Tasha reckons being a student means that you can miss out on city life. "It's good fun being a student because there are so many people around you who are like-minded. But student life in Manchester is very artificial. Everyone gets so lazy here. You think `there's a pub across the road, we might as well go there', so no-one makes an effort to go beyond that. You're all doing the same things in the same places and you're not really seeing the city for what it really is.

"Manchester has so much to offer as a city," says this born-and-bred Londoner, "but my life here is so narrow. You could stay here for three years as a student and still not know what Manchester's really like, and I've tried to fight that. I wouldn't mind moving down to an area like Castlefield which is more towards the town centre. It's really great there. It's so frustrating to know that that part of the city exists but not be part of it."

So why does Tasha want to stay and work in Manchester? "You could have that London life up here," she explains. "But the people are nicer and you still have loads of posh places to go to. It's a cheaper city but in a smaller amount of space so it's easier to get around. I would love to get a job up here, but it would be weird because it would take so much longer to make friends. When you're a student you make friends quickly because you can go out and get drunk with them all afternoon."

Tasha has been revelling in the city's feel-good vibe since United came back home with their trophies, and even a flirt with danger hasn't put her off. "It was absolutely mental here over the two days of celebrating," she says. "When me and Leona were coming back from seeing the bus go through the city centre we couldn't get home because all the roads were jammed.

"Bus drivers were opening the emergency exits so that people could just get off the busses and walk, because the traffic had come to a stand-still. Everyone was in a good mood, and people were waving to people in the street. Then this little boy - he must have been about 14 - just kicked in one of the big windows on the buss and then everyone started doing it."

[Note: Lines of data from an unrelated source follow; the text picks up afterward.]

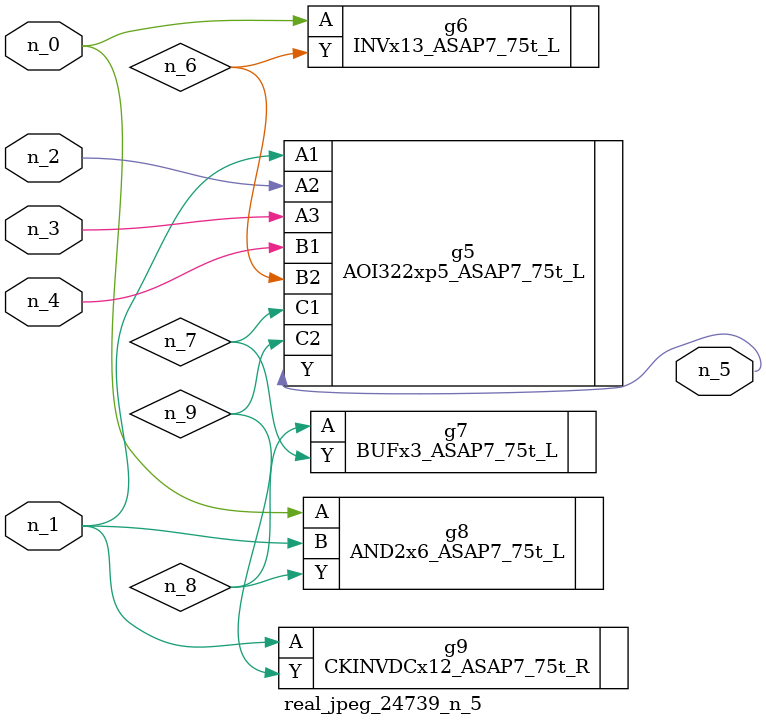
<source format=v>
module real_jpeg_24739_n_5 (n_4, n_0, n_1, n_2, n_3, n_5);

input n_4;
input n_0;
input n_1;
input n_2;
input n_3;

output n_5;

wire n_8;
wire n_6;
wire n_7;
wire n_9;

INVx13_ASAP7_75t_L g6 ( 
.A(n_0),
.Y(n_6)
);

AND2x6_ASAP7_75t_L g8 ( 
.A(n_0),
.B(n_1),
.Y(n_8)
);

AOI322xp5_ASAP7_75t_L g5 ( 
.A1(n_1),
.A2(n_2),
.A3(n_3),
.B1(n_4),
.B2(n_6),
.C1(n_7),
.C2(n_9),
.Y(n_5)
);

CKINVDCx12_ASAP7_75t_R g9 ( 
.A(n_1),
.Y(n_9)
);

BUFx3_ASAP7_75t_L g7 ( 
.A(n_8),
.Y(n_7)
);


endmodule
</source>
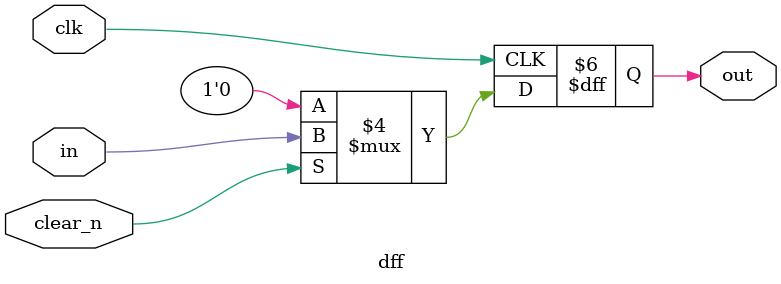
<source format=sv>
`ifndef __DFF_SV__
`define __DFF_SV__

/*
 * A D-Type Flip-Flop.
 */
module dff #(
    parameter DATA_WIDTH = 1,
    parameter RESET_VALUE = 0
) (
    input logic clk, // Clock
    input logic clear_n, // Clear (active-low)
    input logic [DATA_WIDTH-1:0] in, // Input
    output logic [DATA_WIDTH-1:0] out // Output
);

    always_ff @(posedge clk) begin
        if (~clear_n) begin
            out <= RESET_VALUE;
        end else begin
            out <= in;
        end
    end

`ifdef FORMAL
    logic f_past_valid;
    initial f_past_valid = 0;
    always_ff @(posedge clk) begin
        f_past_valid = 1;
    end

    /* Validate logic */
    always_ff @(posedge clk) begin
        if (f_past_valid) begin
            if ($past(clear_n)) begin
                assert(out == $past(in));
            end else begin
                assert(out == RESET_VALUE);
            end
        end
    end
`endif

endmodule

`endif

</source>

The students are planning one last bash before they all move out of the house and go their separate ways. "We're planning a party to celebrate the end of exams as so many of us are leaving Manchester at the end of term," explains Leona. "In fact, it will be the only proper party we've ever had here. That's strange, because when we first got the house we thought `what a great place for parties', but we haven't had a single one all the time we've been here."